Hermann Bellinghausen
Río que camina

Van caminando, así, a pie, con los zapatos puestos. Los edificios los acompañan. Han estado allí tantas veces, en tantas conmociones, cambios, temblores y tedios. En fin, siglos. Por azar o lo que sea, se mantuvieron en pie al paso de los nuevos jefes y la picota, época tras época. No los conmovieron las balaceras, los discursos ni las interminables obras viales, y a menos que alguna vez los trague definitivamente el lago arrebatado, allí seguirán un largo tiempo los edificios.

Por el lecho de las anchas avenidas, los paseos, las glorietas y las alamedas, por los apretados rápidos de la historia, en el cauce progresivo a través del aire, caminan sin arrastrar los pies. Marchan, pero no una marcha como se dice del cadete o el soldado. No les van los tiesos compases de la Marcha de Zacatecas del inefable señor Codina. Su andar es platicado e informal, pueden alzar la voz o el puño, pueden saltar, correr y detenerse, reír o llorar.

No les va la imagen de la piedra que se hunde cuando las aguas ingresan al movimiento. Les va la de una tripulación que se junta y prepara a enfrentar la agitación de las aguas. Les va la imagen del agua misma. Caminan como ir a la escuela, aprendiendo y enseñando. Humildes y soberbios, firmes, indignados, desencantados, anhelantes de optimismo. Ellos y sus zapatos.

En el fondo van desnudos, y descalzos. Van como nacieron. Van naciendo. Si los edificios ancianos hablaran, les dirían he visto muchos como tú.

Don Julio fue lo más parecido a un edificio, un Heráclito. Decía haber vivido 100 años, y también decía barbaridad y media. Día y noche en un portal, chorreados él y su campamento de desechos. Muchas noches lo recogió la sanidad pública, como si fuera un mendigo. Muchas veces lo molestó, arrestó y robó la policía, como si fuera un bandido. Afeaba.

Era nada más un cuervo negro, glosolálico y fisiológicamente sabio, o cínico, cansado de volar.
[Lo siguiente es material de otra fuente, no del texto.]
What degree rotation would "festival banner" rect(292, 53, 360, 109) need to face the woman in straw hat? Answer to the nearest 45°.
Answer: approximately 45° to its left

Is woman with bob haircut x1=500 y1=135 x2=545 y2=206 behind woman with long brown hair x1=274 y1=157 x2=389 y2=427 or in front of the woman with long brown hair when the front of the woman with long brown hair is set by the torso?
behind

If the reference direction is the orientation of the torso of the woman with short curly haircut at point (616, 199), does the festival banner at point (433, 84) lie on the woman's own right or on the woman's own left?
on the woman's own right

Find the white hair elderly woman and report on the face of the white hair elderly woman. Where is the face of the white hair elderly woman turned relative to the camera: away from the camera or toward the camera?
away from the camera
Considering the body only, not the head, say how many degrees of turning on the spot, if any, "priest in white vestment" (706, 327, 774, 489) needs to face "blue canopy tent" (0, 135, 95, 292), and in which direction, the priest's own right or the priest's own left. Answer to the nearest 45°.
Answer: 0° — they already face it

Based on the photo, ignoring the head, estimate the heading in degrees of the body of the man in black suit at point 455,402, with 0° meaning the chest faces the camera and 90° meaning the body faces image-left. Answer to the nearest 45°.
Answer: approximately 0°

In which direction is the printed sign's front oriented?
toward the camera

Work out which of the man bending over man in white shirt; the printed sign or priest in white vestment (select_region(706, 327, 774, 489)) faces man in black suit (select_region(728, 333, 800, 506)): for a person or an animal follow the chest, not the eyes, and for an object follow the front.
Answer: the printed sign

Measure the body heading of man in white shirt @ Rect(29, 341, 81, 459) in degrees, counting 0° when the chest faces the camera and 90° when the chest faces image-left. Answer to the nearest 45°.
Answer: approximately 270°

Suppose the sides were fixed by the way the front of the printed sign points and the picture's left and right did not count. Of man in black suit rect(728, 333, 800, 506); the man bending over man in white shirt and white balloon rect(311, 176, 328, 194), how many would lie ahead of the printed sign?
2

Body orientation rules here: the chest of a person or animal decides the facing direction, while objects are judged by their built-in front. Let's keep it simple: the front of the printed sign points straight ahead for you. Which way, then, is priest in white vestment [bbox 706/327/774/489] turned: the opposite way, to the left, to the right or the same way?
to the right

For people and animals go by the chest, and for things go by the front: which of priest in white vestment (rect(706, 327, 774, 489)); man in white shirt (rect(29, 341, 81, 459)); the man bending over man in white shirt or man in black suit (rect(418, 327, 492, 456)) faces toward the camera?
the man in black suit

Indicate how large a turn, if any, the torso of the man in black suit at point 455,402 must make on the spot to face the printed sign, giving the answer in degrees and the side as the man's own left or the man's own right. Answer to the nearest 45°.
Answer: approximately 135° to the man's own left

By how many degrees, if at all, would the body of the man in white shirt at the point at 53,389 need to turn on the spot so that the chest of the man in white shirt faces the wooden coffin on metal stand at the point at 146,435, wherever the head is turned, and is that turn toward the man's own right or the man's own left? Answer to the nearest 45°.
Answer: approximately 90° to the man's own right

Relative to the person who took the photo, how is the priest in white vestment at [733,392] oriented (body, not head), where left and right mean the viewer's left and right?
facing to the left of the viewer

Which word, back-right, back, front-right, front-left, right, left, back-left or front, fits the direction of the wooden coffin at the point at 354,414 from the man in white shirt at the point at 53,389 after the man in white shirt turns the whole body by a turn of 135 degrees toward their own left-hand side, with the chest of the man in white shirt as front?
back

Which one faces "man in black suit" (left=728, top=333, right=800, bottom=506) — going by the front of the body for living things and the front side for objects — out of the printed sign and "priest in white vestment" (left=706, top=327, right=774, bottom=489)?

Miraba el paso de las aguas que caminaban la avenida, un año y el otro, en historia larga o de onda corta. No era un Molloy que pensara, sólo un pajarraco que repetía. Era una raya en el agua.

Ya no está don Julio para verlos pasar. No tenía por qué seguir ahí, si cargaba el hedor y la descomposición del pasado. Los más jóvenes ya no lo conocieron, o era bebés la última vez que estuvo, y recuerdan. Mejor para ellos.

El río se carga. Las aguas se aglomeran. Y ellos caminan. A ras de la banqueta, desde el que hubiera sido el punto de vista de don Julio, siempre echado, se ven sus zapatos. No tiene caso enumerarlos. Son demasiados.

Avanzan a la torre, a la plaza, al palacio, a la pirámide, a los portales y al campanario. Van a media calle como si nada. Como si todo.

Los edificios, sus cimientos de concreto y lodo de cubetas de agua envasada. Sus balcones y ventanas. Sus vetustas azoteas que asoman casi yéndose de bruces por la curiosidad de ver qué sigue.

Cascarones huecos, coscomates quebradizos de hormigón y polvo, a los edificios sólo les infunden vida sus pobladores y ocupantes, y hoy están afuera, caminando la calle, rebozando poco a poco la crecida, barriendo con los pies el tiradero, los escombros, la inmundicia.

Un río que camina. Un río de zapatos vivos.